> Problem details: Reproduce each of the following records verbatim, omitting the pictures from your answer.
==========
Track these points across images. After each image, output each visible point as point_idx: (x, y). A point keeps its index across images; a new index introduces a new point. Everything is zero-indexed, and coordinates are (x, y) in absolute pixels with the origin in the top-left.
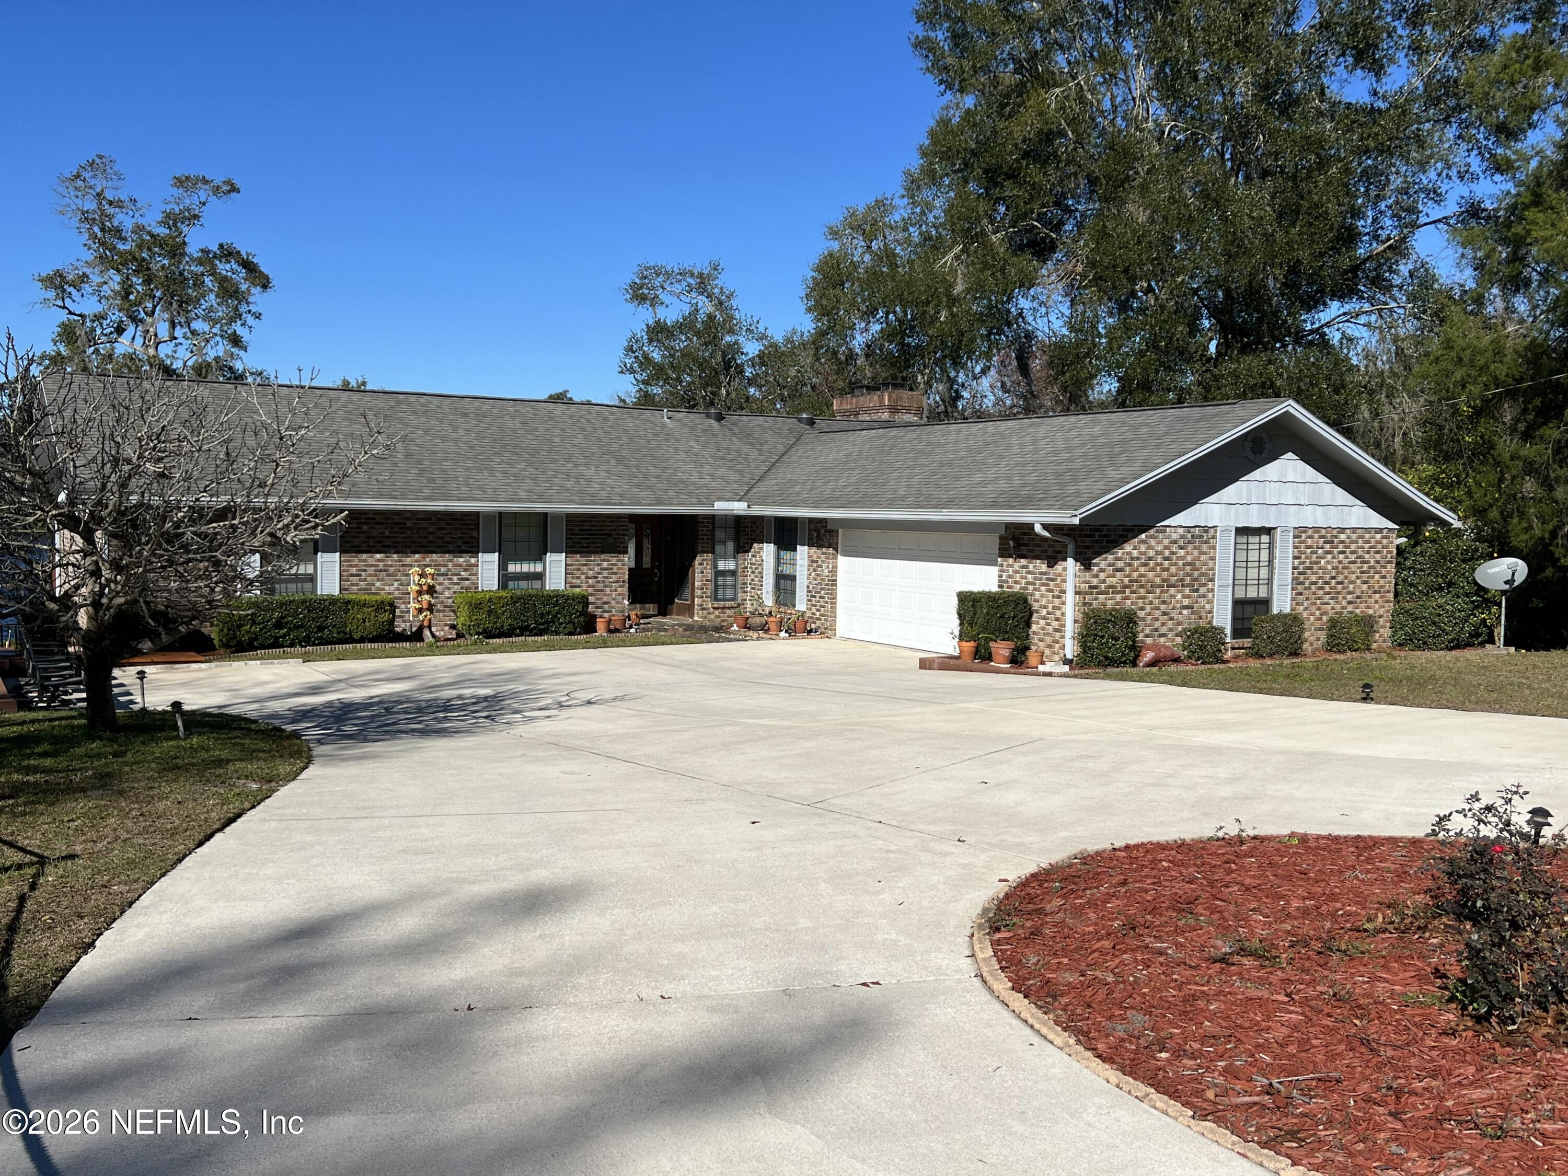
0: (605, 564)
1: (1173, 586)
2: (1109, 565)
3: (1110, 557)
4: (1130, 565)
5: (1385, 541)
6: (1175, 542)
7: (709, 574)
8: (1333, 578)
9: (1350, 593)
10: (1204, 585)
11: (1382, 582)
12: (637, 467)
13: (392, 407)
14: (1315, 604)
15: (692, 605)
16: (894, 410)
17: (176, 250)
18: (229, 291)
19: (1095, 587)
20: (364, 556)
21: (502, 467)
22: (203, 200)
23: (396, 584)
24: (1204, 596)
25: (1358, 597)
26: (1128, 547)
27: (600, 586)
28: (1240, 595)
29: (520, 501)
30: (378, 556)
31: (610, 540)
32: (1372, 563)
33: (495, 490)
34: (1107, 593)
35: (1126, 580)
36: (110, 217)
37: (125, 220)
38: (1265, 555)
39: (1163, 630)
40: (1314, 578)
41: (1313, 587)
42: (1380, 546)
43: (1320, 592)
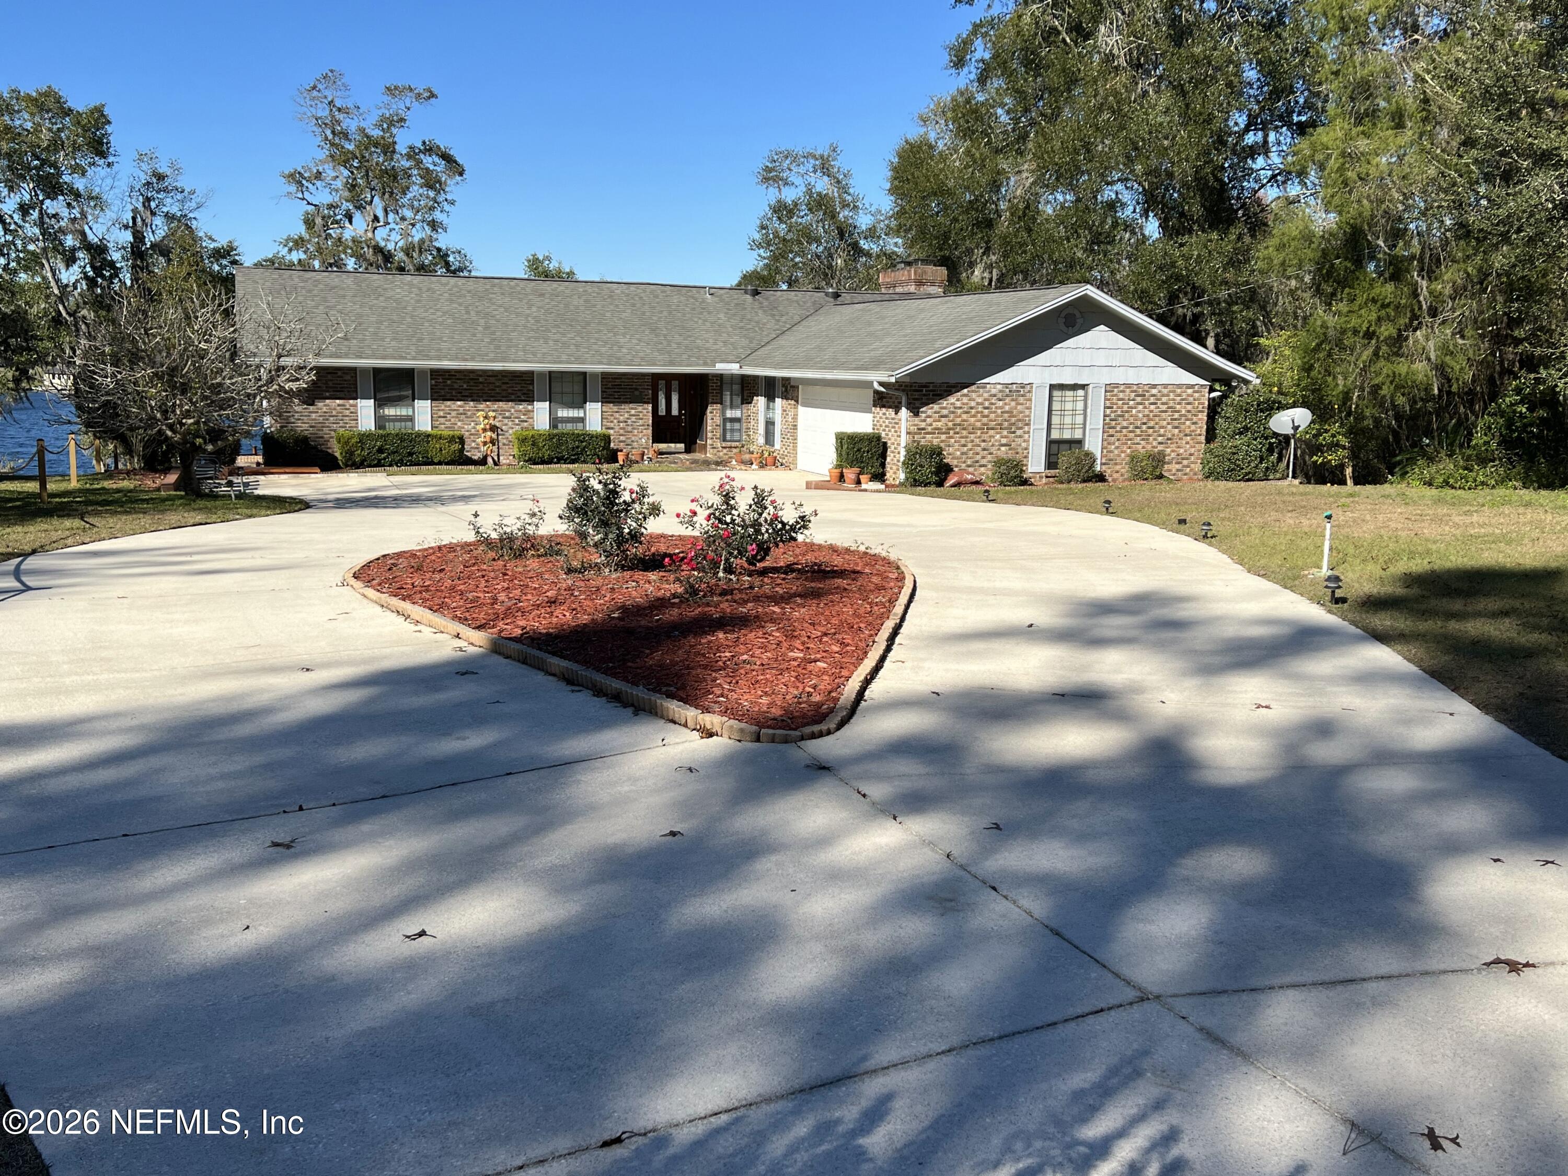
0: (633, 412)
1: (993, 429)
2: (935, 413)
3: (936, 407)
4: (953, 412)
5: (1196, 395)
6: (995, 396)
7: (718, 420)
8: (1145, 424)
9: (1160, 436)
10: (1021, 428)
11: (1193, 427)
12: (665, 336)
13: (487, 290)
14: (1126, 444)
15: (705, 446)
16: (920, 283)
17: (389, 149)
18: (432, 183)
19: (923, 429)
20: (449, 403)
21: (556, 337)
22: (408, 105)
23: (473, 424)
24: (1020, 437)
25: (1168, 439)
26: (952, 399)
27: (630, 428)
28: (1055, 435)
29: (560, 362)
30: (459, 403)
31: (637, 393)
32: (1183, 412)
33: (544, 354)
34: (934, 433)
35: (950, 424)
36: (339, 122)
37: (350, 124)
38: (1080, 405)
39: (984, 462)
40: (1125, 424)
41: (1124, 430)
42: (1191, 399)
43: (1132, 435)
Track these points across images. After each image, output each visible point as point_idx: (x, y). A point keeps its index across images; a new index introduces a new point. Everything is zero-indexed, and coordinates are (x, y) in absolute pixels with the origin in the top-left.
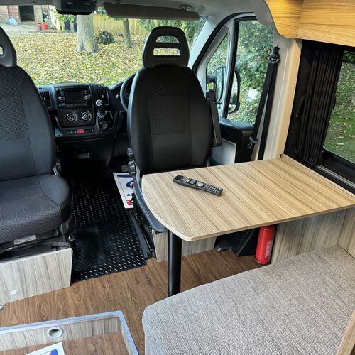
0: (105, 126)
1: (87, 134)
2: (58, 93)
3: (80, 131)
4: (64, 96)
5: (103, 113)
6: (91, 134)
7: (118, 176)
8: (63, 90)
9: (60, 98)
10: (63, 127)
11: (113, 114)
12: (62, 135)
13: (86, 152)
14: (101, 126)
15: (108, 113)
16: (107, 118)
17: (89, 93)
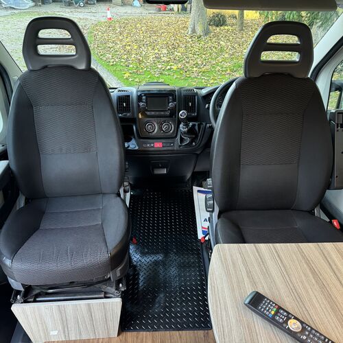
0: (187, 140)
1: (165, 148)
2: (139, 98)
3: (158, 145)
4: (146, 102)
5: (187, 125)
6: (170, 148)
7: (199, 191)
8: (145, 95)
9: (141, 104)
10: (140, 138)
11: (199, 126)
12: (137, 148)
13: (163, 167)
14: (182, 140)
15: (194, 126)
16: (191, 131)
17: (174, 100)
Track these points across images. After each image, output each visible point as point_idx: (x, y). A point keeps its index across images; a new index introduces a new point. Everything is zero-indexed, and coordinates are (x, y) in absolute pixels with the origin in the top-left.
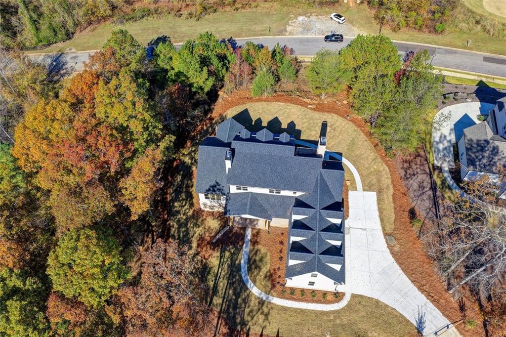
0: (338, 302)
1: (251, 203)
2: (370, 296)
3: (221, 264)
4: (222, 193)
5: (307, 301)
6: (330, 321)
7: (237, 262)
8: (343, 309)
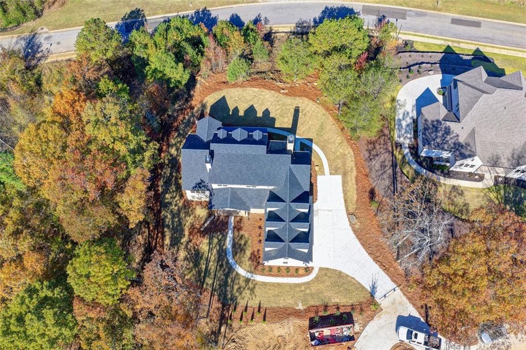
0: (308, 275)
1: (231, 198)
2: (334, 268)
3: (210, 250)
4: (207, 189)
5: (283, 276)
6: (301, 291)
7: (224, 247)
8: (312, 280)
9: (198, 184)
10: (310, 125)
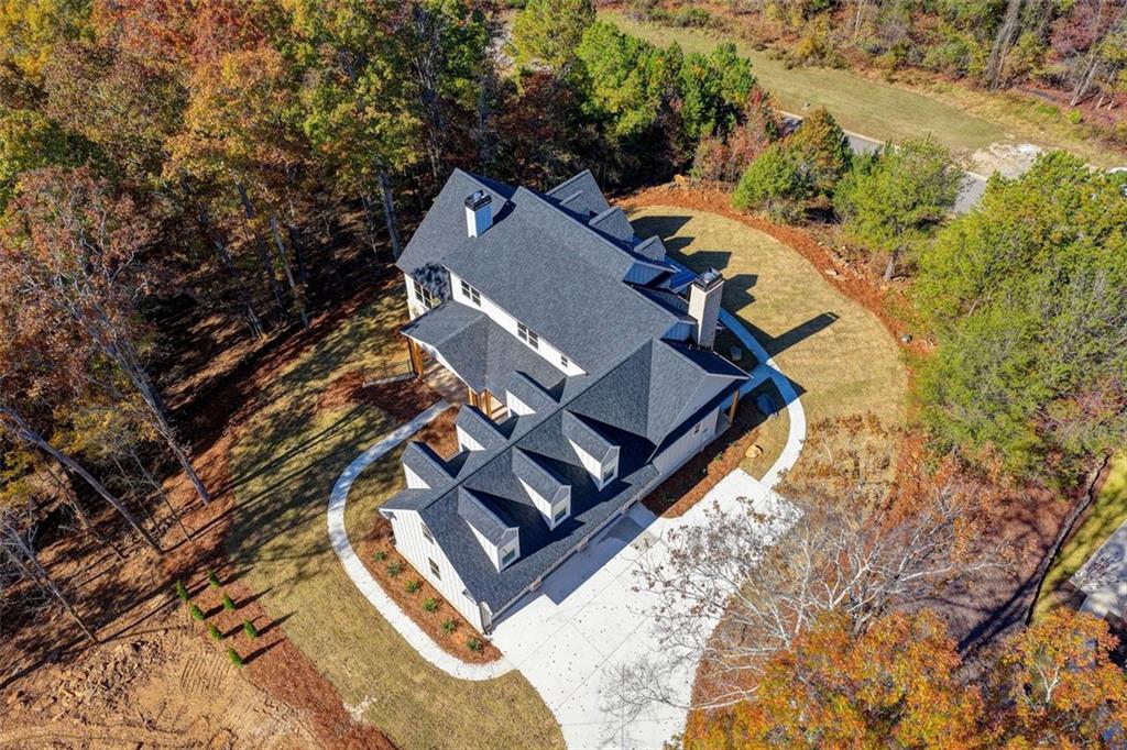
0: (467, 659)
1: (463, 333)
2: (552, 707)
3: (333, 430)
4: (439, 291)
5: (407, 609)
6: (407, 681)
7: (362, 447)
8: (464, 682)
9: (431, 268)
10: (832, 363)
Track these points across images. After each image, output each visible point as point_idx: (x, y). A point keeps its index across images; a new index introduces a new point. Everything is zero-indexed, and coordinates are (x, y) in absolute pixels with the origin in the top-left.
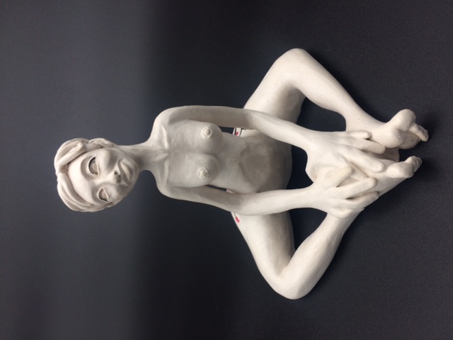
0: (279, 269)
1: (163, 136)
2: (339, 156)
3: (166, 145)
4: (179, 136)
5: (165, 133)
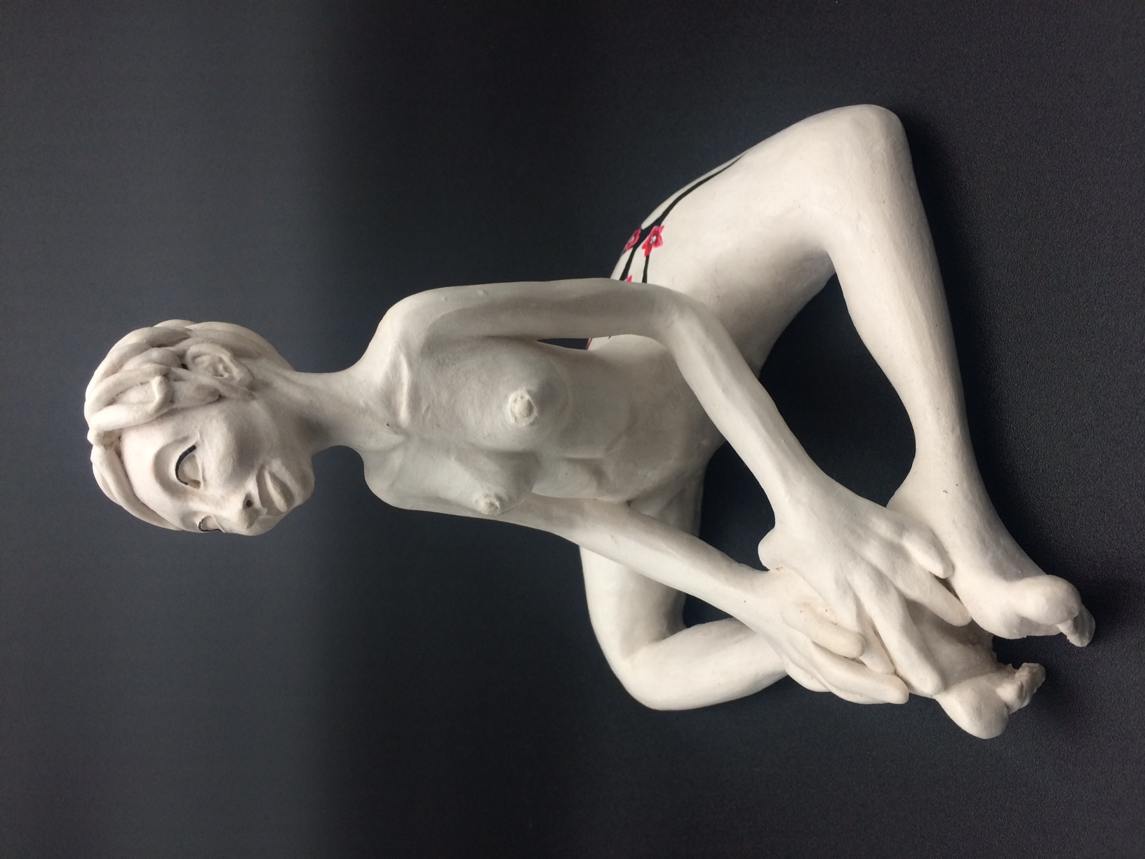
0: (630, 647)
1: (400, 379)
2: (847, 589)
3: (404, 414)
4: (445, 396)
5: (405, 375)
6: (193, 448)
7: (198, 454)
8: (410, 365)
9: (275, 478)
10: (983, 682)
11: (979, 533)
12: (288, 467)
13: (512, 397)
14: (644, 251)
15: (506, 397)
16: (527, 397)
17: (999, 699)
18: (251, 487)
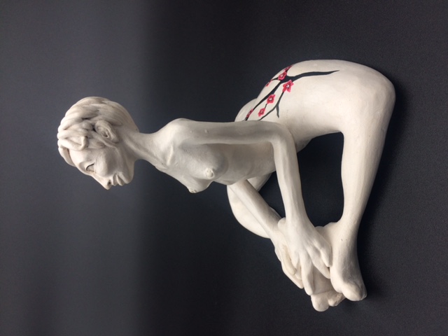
==========
> Reply to the exercise:
Track these points across images. After each image, output each visible point as point_idx: (x, y). A point keeps its index across images; a new index introduces a new point. Everything is zero-indexed, and coordinates are (x, y) in absolute pixels with the origin in the top-left.
0: (605, 564)
1: (1173, 586)
2: (1109, 565)
3: (1110, 557)
4: (1130, 565)
5: (1385, 541)
6: (1175, 542)
7: (709, 574)
8: (1333, 578)
9: (1350, 593)
10: (1204, 585)
11: (1382, 582)
12: (637, 467)
13: (392, 407)
14: (1315, 604)
15: (692, 605)
16: (894, 410)
17: (176, 250)
18: (229, 291)
19: (1095, 587)
20: (364, 556)
21: (502, 467)
22: (203, 200)
23: (396, 584)
24: (1204, 596)
25: (1358, 597)
26: (1128, 547)
27: (600, 586)
28: (1240, 595)
29: (520, 501)
30: (378, 556)
31: (610, 540)
32: (1372, 563)
33: (495, 490)
34: (1107, 593)
35: (1126, 580)
36: (110, 217)
37: (125, 220)
38: (1265, 555)
39: (1163, 630)
40: (1314, 578)
41: (1313, 587)
42: (1380, 546)
43: (1320, 592)
0: (633, 412)
1: (993, 429)
2: (935, 413)
3: (936, 407)
4: (953, 412)
5: (1196, 395)
6: (995, 396)
7: (718, 420)
8: (1145, 424)
9: (1160, 436)
10: (1021, 428)
11: (1193, 427)
12: (665, 336)
13: (487, 290)
14: (1126, 444)
15: (705, 446)
16: (920, 283)
17: (389, 149)
18: (432, 183)
19: (923, 429)
20: (449, 403)
21: (556, 337)
22: (408, 105)
23: (473, 424)
24: (1020, 437)
25: (1168, 439)
26: (952, 399)
27: (630, 428)
28: (1055, 435)
29: (560, 362)
30: (459, 403)
31: (637, 393)
32: (1183, 412)
33: (544, 354)
34: (934, 433)
35: (950, 424)
36: (339, 122)
37: (350, 124)
38: (1080, 405)
39: (984, 462)
40: (1125, 424)
41: (1124, 430)
42: (1191, 399)
43: (1132, 435)
Track these points across images. After each image, output each visible point as point_idx: (x, y). A point keeps its index across images; a new index introduces a new point. Everything is zero-indexed, and coordinates are (x, y) in absolute pixels with the origin in the top-left.
0: (105, 126)
1: (87, 134)
2: (58, 93)
3: (80, 131)
4: (64, 96)
5: (103, 113)
6: (91, 134)
7: (118, 176)
8: (63, 90)
9: (60, 98)
10: (63, 127)
11: (113, 114)
12: (62, 135)
13: (86, 152)
14: (101, 126)
15: (108, 113)
16: (107, 118)
17: (89, 93)
0: (187, 140)
1: (165, 148)
2: (139, 98)
3: (158, 145)
4: (146, 102)
5: (187, 125)
6: (170, 148)
7: (199, 191)
8: (145, 95)
9: (141, 104)
10: (140, 138)
11: (199, 126)
12: (137, 148)
13: (163, 167)
14: (182, 140)
15: (194, 126)
16: (191, 131)
17: (174, 100)
Track these points across images. After each image, output each visible point as point_idx: (x, y). A point keeps its index across images; a new index introduces a new point. Everything is zero-indexed, and coordinates are (x, y) in absolute pixels with the origin in the top-left.
0: (338, 302)
1: (251, 203)
2: (370, 296)
3: (221, 264)
4: (222, 193)
5: (307, 301)
6: (330, 321)
7: (237, 262)
8: (343, 309)
0: (308, 275)
1: (231, 198)
2: (334, 268)
3: (210, 250)
4: (207, 189)
5: (283, 276)
6: (301, 291)
7: (224, 247)
8: (312, 280)
9: (198, 184)
10: (310, 125)
0: (467, 659)
1: (463, 333)
2: (552, 707)
3: (333, 430)
4: (439, 291)
5: (407, 609)
6: (407, 681)
7: (362, 447)
8: (464, 682)
9: (431, 268)
10: (832, 363)
Track these points across images. After each image, output each visible point as point_idx: (x, y). A point keeps its index across images; a new index introduces a new point. Everything is zero-indexed, and coordinates are (x, y) in absolute pixels with the origin in the top-left.
0: (279, 269)
1: (163, 136)
2: (339, 156)
3: (166, 145)
4: (179, 136)
5: (165, 133)
0: (630, 647)
1: (400, 379)
2: (847, 589)
3: (404, 414)
4: (445, 396)
5: (405, 375)
6: (193, 448)
7: (198, 454)
8: (410, 365)
9: (275, 478)
10: (983, 682)
11: (979, 533)
12: (288, 467)
13: (512, 397)
14: (644, 251)
15: (506, 397)
16: (527, 397)
17: (999, 699)
18: (251, 487)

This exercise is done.